*What you will do*
From the excerpt below about the CX-072 and ipilimumab combination, reproduce word for word the passage that begins with "Because Probody therapeutics" and ends with "kind of target.".

--- Excerpt Enclosed Below ---

We believe the combination of ipilimumab with other anti-PD agents continues to hold much promise, as recently demonstrated by the positive readout in the combination arm of BMS CheckMate 227 trial in lunch cancer.
However, it's well accepted that the full potential of this IO/IO combination is limited by the profound toxicity of these mechanisms when used together. And it's important to note that BMS was limited to 1 mg/kg of ipi every six weeks in the 227-study compared to the full label dose of 3 mg/kg every three weeks.
Our previously reported Phase I data has shown that CX-072 is generally well-tolerated with full dose ipilimumab. Moreover, we have reported deep and durable responses for this combination in advanced-stage patients. This Phase I work also established the maximum tolerated dose of the combination as 10 mg/kg of CX-072 and 3 mg/kg of ipilimumab.
We are now in the process of initiating the next phase of development of this combination and will be providing additional details in the near future. Turning now to our second wholly owned program, CX-2009, a potentially first-in-class probody drug conjugate targeting CD166, a unique and broadly expressed tumor antigen.
Because Probody therapeutics are designed to minimize binding of the drug to normal tissues, we believe we're in a unique position to address a new class of targets with attractive molecular features that were previously thought undruggable because of high expression on normal tissues. CD166 is an example of this kind of target.

--- End of Enclosed Excerpt ---
--- Extracted information Enclosed Below ---

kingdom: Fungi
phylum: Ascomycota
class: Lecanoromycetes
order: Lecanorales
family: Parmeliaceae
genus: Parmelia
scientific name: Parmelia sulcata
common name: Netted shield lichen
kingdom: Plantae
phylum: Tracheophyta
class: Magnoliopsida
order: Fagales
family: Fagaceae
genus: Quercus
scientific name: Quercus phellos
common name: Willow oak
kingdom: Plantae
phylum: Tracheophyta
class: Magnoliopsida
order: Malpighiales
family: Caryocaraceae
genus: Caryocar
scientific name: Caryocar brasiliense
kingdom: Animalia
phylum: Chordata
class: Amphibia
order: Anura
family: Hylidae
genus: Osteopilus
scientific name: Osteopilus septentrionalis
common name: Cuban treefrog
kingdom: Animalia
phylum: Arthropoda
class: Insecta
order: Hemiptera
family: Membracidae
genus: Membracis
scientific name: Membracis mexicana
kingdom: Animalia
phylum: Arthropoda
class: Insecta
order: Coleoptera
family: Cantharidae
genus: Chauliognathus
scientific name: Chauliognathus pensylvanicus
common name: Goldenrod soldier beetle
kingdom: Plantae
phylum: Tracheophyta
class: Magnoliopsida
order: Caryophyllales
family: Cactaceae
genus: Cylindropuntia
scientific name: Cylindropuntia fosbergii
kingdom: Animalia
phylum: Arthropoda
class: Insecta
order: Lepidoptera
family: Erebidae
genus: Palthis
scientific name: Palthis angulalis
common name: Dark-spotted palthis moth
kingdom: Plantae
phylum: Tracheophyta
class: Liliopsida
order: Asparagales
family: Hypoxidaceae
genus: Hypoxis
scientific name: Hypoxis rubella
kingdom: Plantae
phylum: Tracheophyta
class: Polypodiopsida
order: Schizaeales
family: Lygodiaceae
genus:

--- End of Enclosed Extracted information ---

*Output for this task*
Because Probody therapeutics are designed to minimize binding of the drug to normal tissues, we believe we're in a unique position to address a new class of targets with attractive molecular features that were previously thought undruggable because of high expression on normal tissues. CD166 is an example of this kind of target.